== Supplied records

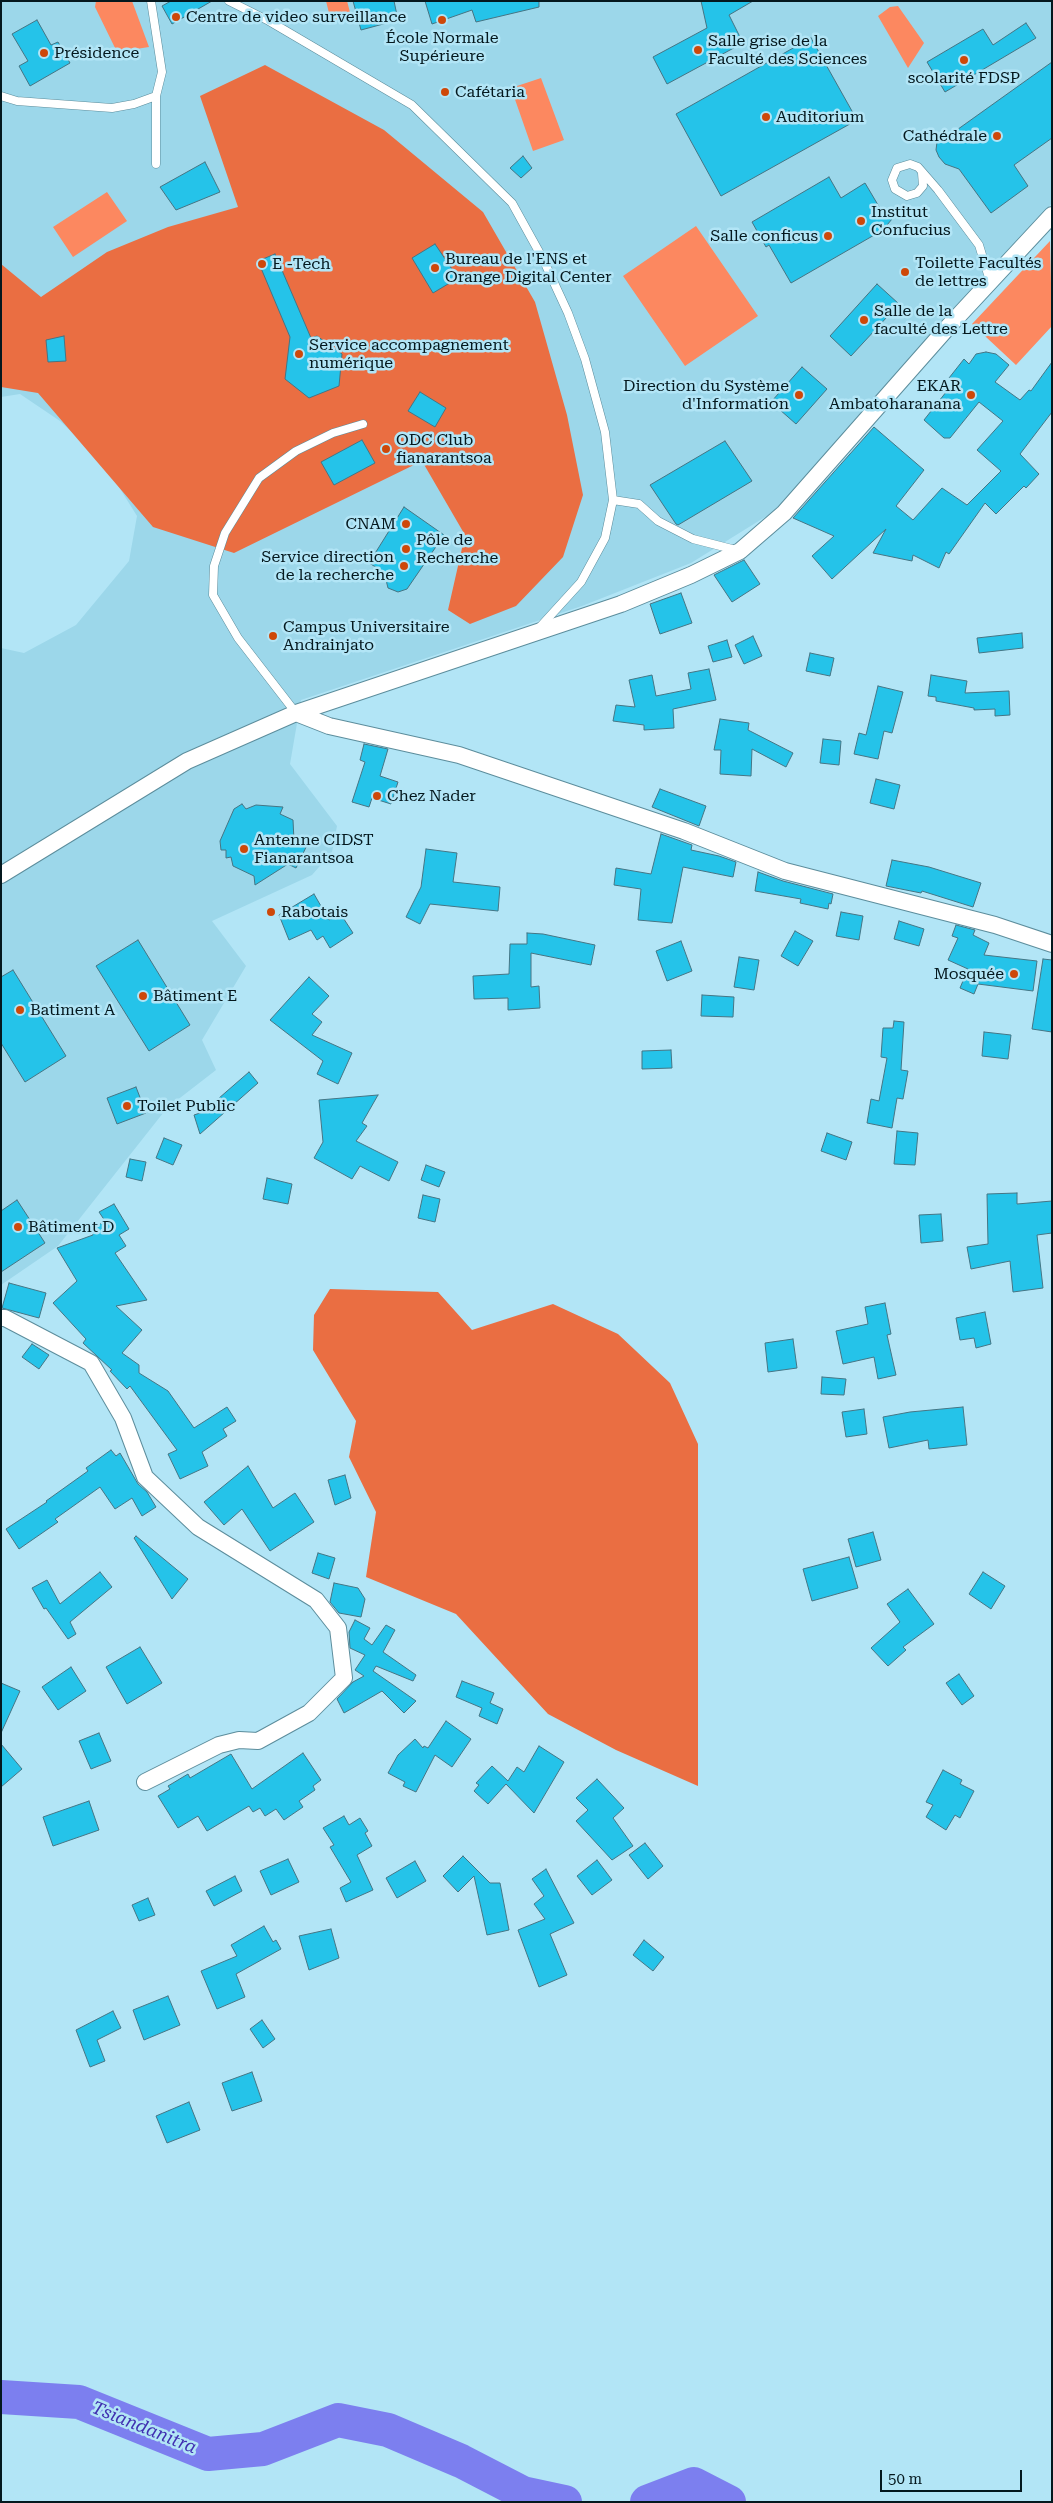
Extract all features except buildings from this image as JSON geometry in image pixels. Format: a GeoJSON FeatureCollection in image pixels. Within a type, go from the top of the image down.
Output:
{"type":"FeatureCollection","features":[{"type":"Feature","properties":{"kind":"street"},"geometry":{"type":"LineString","coordinates":[[1,874],[188,761],[296,713],[621,604],[691,575],[740,551],[784,513],[990,282],[1052,216]]}},
{"type":"Feature","properties":{"kind":"street"},"geometry":{"type":"LineString","coordinates":[[296,713],[329,726],[459,755],[684,831],[785,872],[996,925],[1052,944]]}},
{"type":"Feature","properties":{"kind":"street"},"geometry":{"type":"LineString","coordinates":[[1,1318],[5,1318],[91,1363],[123,1418],[146,1477],[198,1526],[316,1600],[338,1628],[344,1678],[309,1713],[258,1741],[239,1740],[219,1745],[145,1782]]}},
{"type":"Feature","properties":{"kind":"lane"},"geometry":{"type":"LineString","coordinates":[[151,1],[162,72],[156,96],[156,164]]}},
{"type":"Feature","properties":{"kind":"lane"},"geometry":{"type":"LineString","coordinates":[[229,1],[269,21],[412,105],[512,203],[564,304],[585,359],[605,432],[613,500],[605,538],[581,582],[535,632]]}},
{"type":"Feature","properties":{"kind":"lane"},"geometry":{"type":"LineString","coordinates":[[1,96],[17,101],[112,108],[134,104],[156,96]]}},
{"type":"Feature","properties":{"kind":"lane"},"geometry":{"type":"LineString","coordinates":[[922,172],[923,186],[917,193],[907,196],[895,189],[892,180],[897,168],[910,164],[918,167],[938,190],[979,245],[990,282]]}},
{"type":"Feature","properties":{"kind":"lane"},"geometry":{"type":"LineString","coordinates":[[296,713],[238,638],[213,595],[214,566],[225,533],[259,478],[296,451],[333,433],[363,424]]}},
{"type":"Feature","properties":{"kind":"lane"},"geometry":{"type":"LineString","coordinates":[[613,500],[639,504],[658,521],[693,539],[740,551]]}},
{"type":"Feature","properties":{"kind":"shaded area","name":"Campus Universitaire Andrainjato"},"geometry":{"type":"Polygon","coordinates":[[[1,1],[1052,1],[1052,203],[778,509],[691,563],[582,606],[301,700],[290,764],[337,826],[332,852],[312,875],[212,921],[246,966],[202,1040],[216,1070],[167,1108],[58,1246],[1,1285],[1,648],[24,653],[76,625],[129,561],[137,516],[104,463],[60,421],[20,394],[1,397],[1,1]]]}},
{"type":"Feature","properties":{"kind":"shaded area"},"geometry":{"type":"Polygon","coordinates":[[[96,1],[132,1],[149,47],[117,52],[95,7],[96,1]]]}},
{"type":"Feature","properties":{"kind":"shaded area"},"geometry":{"type":"Polygon","coordinates":[[[326,1],[347,1],[351,16],[331,21],[326,1]]]}},
{"type":"Feature","properties":{"kind":"shaded area"},"geometry":{"type":"Polygon","coordinates":[[[898,6],[924,43],[908,68],[878,16],[890,7],[898,6]]]}},
{"type":"Feature","properties":{"kind":"shaded area"},"geometry":{"type":"Polygon","coordinates":[[[265,65],[384,130],[483,212],[535,302],[567,415],[583,495],[563,557],[516,606],[470,624],[448,610],[465,535],[422,461],[234,553],[153,527],[38,393],[1,387],[1,264],[41,297],[107,252],[168,227],[238,207],[200,96],[265,65]]]}},
{"type":"Feature","properties":{"kind":"shaded area"},"geometry":{"type":"Polygon","coordinates":[[[541,78],[564,140],[533,151],[511,88],[541,78]]]}},
{"type":"Feature","properties":{"kind":"shaded area"},"geometry":{"type":"Polygon","coordinates":[[[107,192],[127,221],[73,257],[53,227],[107,192]]]}},
{"type":"Feature","properties":{"kind":"shaded area"},"geometry":{"type":"Polygon","coordinates":[[[696,226],[758,316],[685,366],[623,276],[696,226]]]}},
{"type":"Feature","properties":{"kind":"shaded area"},"geometry":{"type":"Polygon","coordinates":[[[1050,241],[1052,326],[1016,365],[972,324],[1050,241]]]}},
{"type":"Feature","properties":{"kind":"shaded area"},"geometry":{"type":"Polygon","coordinates":[[[330,1289],[438,1292],[472,1330],[553,1304],[618,1334],[670,1383],[698,1444],[698,1786],[616,1750],[548,1714],[456,1614],[366,1577],[376,1512],[349,1457],[356,1421],[313,1350],[314,1315],[330,1289]]]}},
{"type":"Feature","properties":{"kind":"waterway","name":"Tsiandanitra"},"geometry":{"type":"LineString","coordinates":[[1,2397],[79,2402],[208,2454],[263,2449],[338,2420],[388,2430],[461,2461],[523,2493],[565,2502]]}},
{"type":"Feature","properties":{"kind":"waterway","name":"Tsiandanitra"},"geometry":{"type":"LineString","coordinates":[[647,2502],[694,2484],[729,2502]]}},
{"type":"Feature","properties":{"kind":"place","name":"Centre de video surveillance"},"geometry":{"type":"Point","coordinates":[176,17]}},
{"type":"Feature","properties":{"kind":"place","name":"École Normale Supérieure"},"geometry":{"type":"Point","coordinates":[442,20]}},
{"type":"Feature","properties":{"kind":"place","name":"Salle grise de la Faculté des Sciences"},"geometry":{"type":"Point","coordinates":[698,50]}},
{"type":"Feature","properties":{"kind":"place","name":"Présidence"},"geometry":{"type":"Point","coordinates":[44,53]}},
{"type":"Feature","properties":{"kind":"place","name":"scolarité FDSP"},"geometry":{"type":"Point","coordinates":[964,60]}},
{"type":"Feature","properties":{"kind":"place","name":"Cafétaria"},"geometry":{"type":"Point","coordinates":[445,92]}},
{"type":"Feature","properties":{"kind":"place","name":"Auditorium"},"geometry":{"type":"Point","coordinates":[766,117]}},
{"type":"Feature","properties":{"kind":"place","name":"Cathédrale"},"geometry":{"type":"Point","coordinates":[997,136]}},
{"type":"Feature","properties":{"kind":"place","name":"Institut Confucius"},"geometry":{"type":"Point","coordinates":[861,221]}},
{"type":"Feature","properties":{"kind":"place","name":"Salle conficus"},"geometry":{"type":"Point","coordinates":[828,236]}},
{"type":"Feature","properties":{"kind":"place","name":"E -Tech"},"geometry":{"type":"Point","coordinates":[262,264]}},
{"type":"Feature","properties":{"kind":"place","name":"Bureau de l'ENS et Orange Digital Center"},"geometry":{"type":"Point","coordinates":[435,268]}},
{"type":"Feature","properties":{"kind":"place","name":"Toilette Facultés de lettres"},"geometry":{"type":"Point","coordinates":[905,272]}},
{"type":"Feature","properties":{"kind":"place","name":"Salle de la faculté des Lettre"},"geometry":{"type":"Point","coordinates":[864,320]}},
{"type":"Feature","properties":{"kind":"place","name":"Service accompagnement numérique"},"geometry":{"type":"Point","coordinates":[299,354]}},
{"type":"Feature","properties":{"kind":"place","name":"Direction du Système d'Information"},"geometry":{"type":"Point","coordinates":[799,395]}},
{"type":"Feature","properties":{"kind":"place","name":"EKAR Ambatoharanana"},"geometry":{"type":"Point","coordinates":[971,395]}},
{"type":"Feature","properties":{"kind":"place","name":"ODC Club fianarantsoa"},"geometry":{"type":"Point","coordinates":[386,449]}},
{"type":"Feature","properties":{"kind":"place","name":"CNAM"},"geometry":{"type":"Point","coordinates":[406,524]}},
{"type":"Feature","properties":{"kind":"place","name":"Pôle de Recherche"},"geometry":{"type":"Point","coordinates":[406,549]}},
{"type":"Feature","properties":{"kind":"place","name":"Service direction de la recherche"},"geometry":{"type":"Point","coordinates":[404,566]}},
{"type":"Feature","properties":{"kind":"place","name":"Campus Universitaire Andrainjato"},"geometry":{"type":"Point","coordinates":[273,636]}},
{"type":"Feature","properties":{"kind":"place","name":"Chez Nader"},"geometry":{"type":"Point","coordinates":[377,796]}},
{"type":"Feature","properties":{"kind":"place","name":"Antenne CIDST Fianarantsoa"},"geometry":{"type":"Point","coordinates":[244,849]}},
{"type":"Feature","properties":{"kind":"place","name":"Rabotais"},"geometry":{"type":"Point","coordinates":[271,912]}},
{"type":"Feature","properties":{"kind":"place","name":"Mosquée"},"geometry":{"type":"Point","coordinates":[1014,974]}},
{"type":"Feature","properties":{"kind":"place","name":"Bâtiment E"},"geometry":{"type":"Point","coordinates":[143,996]}},
{"type":"Feature","properties":{"kind":"place","name":"Batiment A"},"geometry":{"type":"Point","coordinates":[20,1010]}},
{"type":"Feature","properties":{"kind":"place","name":"Toilet Public"},"geometry":{"type":"Point","coordinates":[127,1106]}},
{"type":"Feature","properties":{"kind":"place","name":"Bâtiment D"},"geometry":{"type":"Point","coordinates":[18,1227]}}]}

====

Aim of the exercise:
Extract every line above that contains the word "Campus".

Output:
{"type":"Feature","properties":{"kind":"shaded area","name":"Campus Universitaire Andrainjato"},"geometry":{"type":"Polygon","coordinates":[[[1,1],[1052,1],[1052,203],[778,509],[691,563],[582,606],[301,700],[290,764],[337,826],[332,852],[312,875],[212,921],[246,966],[202,1040],[216,1070],[167,1108],[58,1246],[1,1285],[1,648],[24,653],[76,625],[129,561],[137,516],[104,463],[60,421],[20,394],[1,397],[1,1]]]}},
{"type":"Feature","properties":{"kind":"place","name":"Campus Universitaire Andrainjato"},"geometry":{"type":"Point","coordinates":[273,636]}},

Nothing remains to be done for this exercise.